START Dataset excerpts

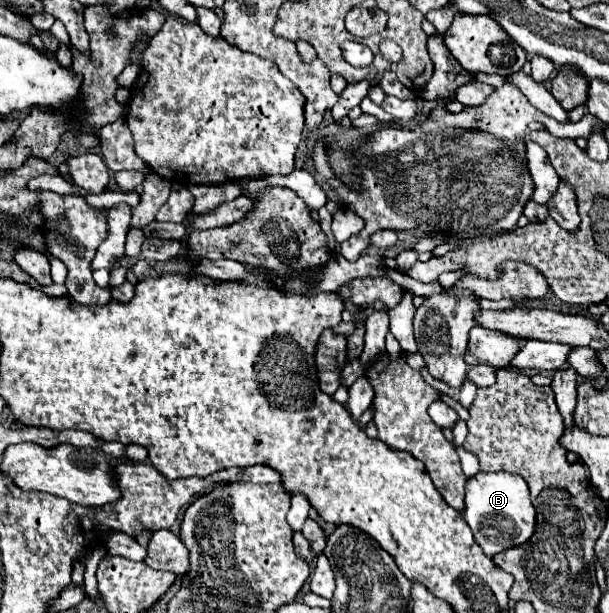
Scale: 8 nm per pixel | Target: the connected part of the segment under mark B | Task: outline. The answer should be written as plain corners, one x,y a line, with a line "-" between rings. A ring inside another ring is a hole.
497,471
477,473
465,485
465,521
471,527
475,541
485,555
493,557
499,551
525,543
535,529
535,509
529,501
529,489
521,475

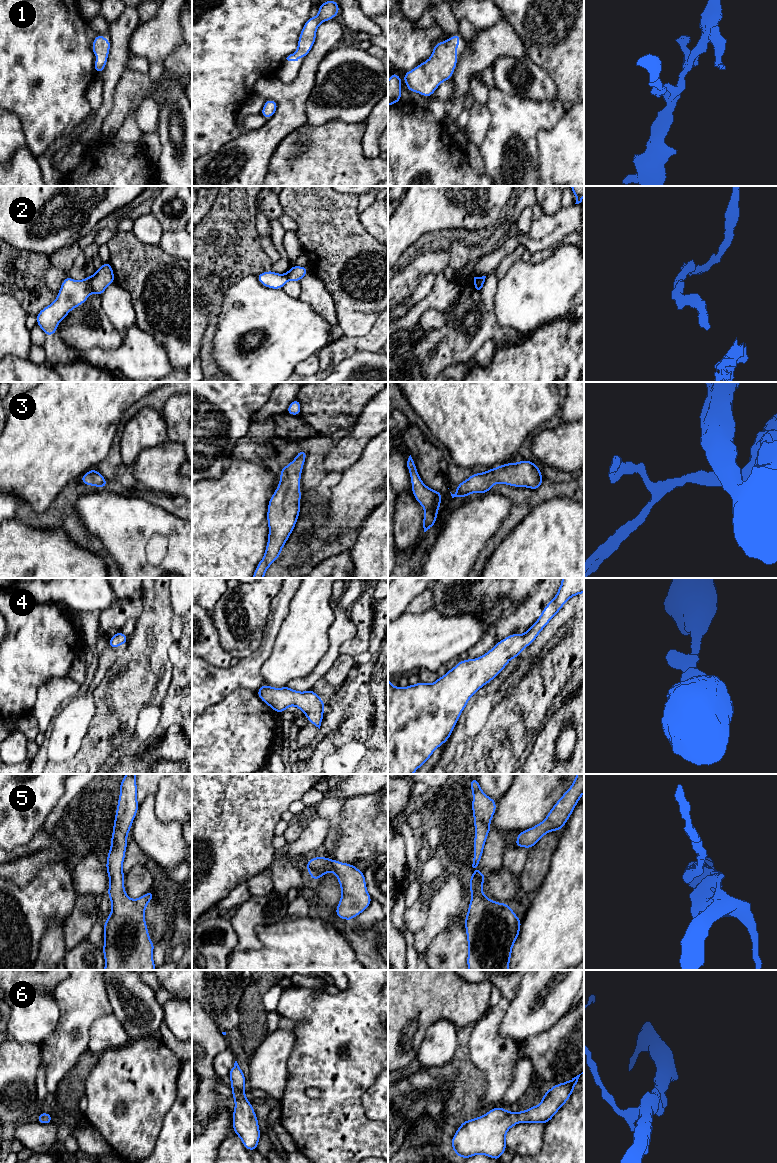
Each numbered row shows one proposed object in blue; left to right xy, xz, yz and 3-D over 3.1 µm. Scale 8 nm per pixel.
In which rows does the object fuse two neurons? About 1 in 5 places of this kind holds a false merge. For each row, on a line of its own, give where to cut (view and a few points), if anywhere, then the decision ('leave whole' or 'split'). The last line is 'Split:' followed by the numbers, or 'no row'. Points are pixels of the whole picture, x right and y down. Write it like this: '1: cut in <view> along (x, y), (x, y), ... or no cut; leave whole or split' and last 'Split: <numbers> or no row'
1: no cut; leave whole
2: cut in xy along (90, 277), (92, 291); split
3: no cut; leave whole
4: no cut; leave whole
5: no cut; leave whole
6: no cut; leave whole
Split: 2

END Dataset excerpts

What should come out is the exact run of lines from the one holding "Each numbered row" through the end of the records above, and nothing besides.

Each numbered row shows one proposed object in blue; left to right xy, xz, yz and 3-D over 3.1 µm. Scale 8 nm per pixel.
In which rows does the object fuse two neurons? About 1 in 5 places of this kind holds a false merge. For each row, on a line of its own, give where to cut (view and a few points), if anywhere, then the decision ('leave whole' or 'split'). The last line is 'Split:' followed by the numbers, or 'no row'. Points are pixels of the whole picture, x right and y down. Write it like this: '1: cut in <view> along (x, y), (x, y), ... or no cut; leave whole or split' and last 'Split: <numbers> or no row'
1: no cut; leave whole
2: cut in xy along (90, 277), (92, 291); split
3: no cut; leave whole
4: no cut; leave whole
5: no cut; leave whole
6: no cut; leave whole
Split: 2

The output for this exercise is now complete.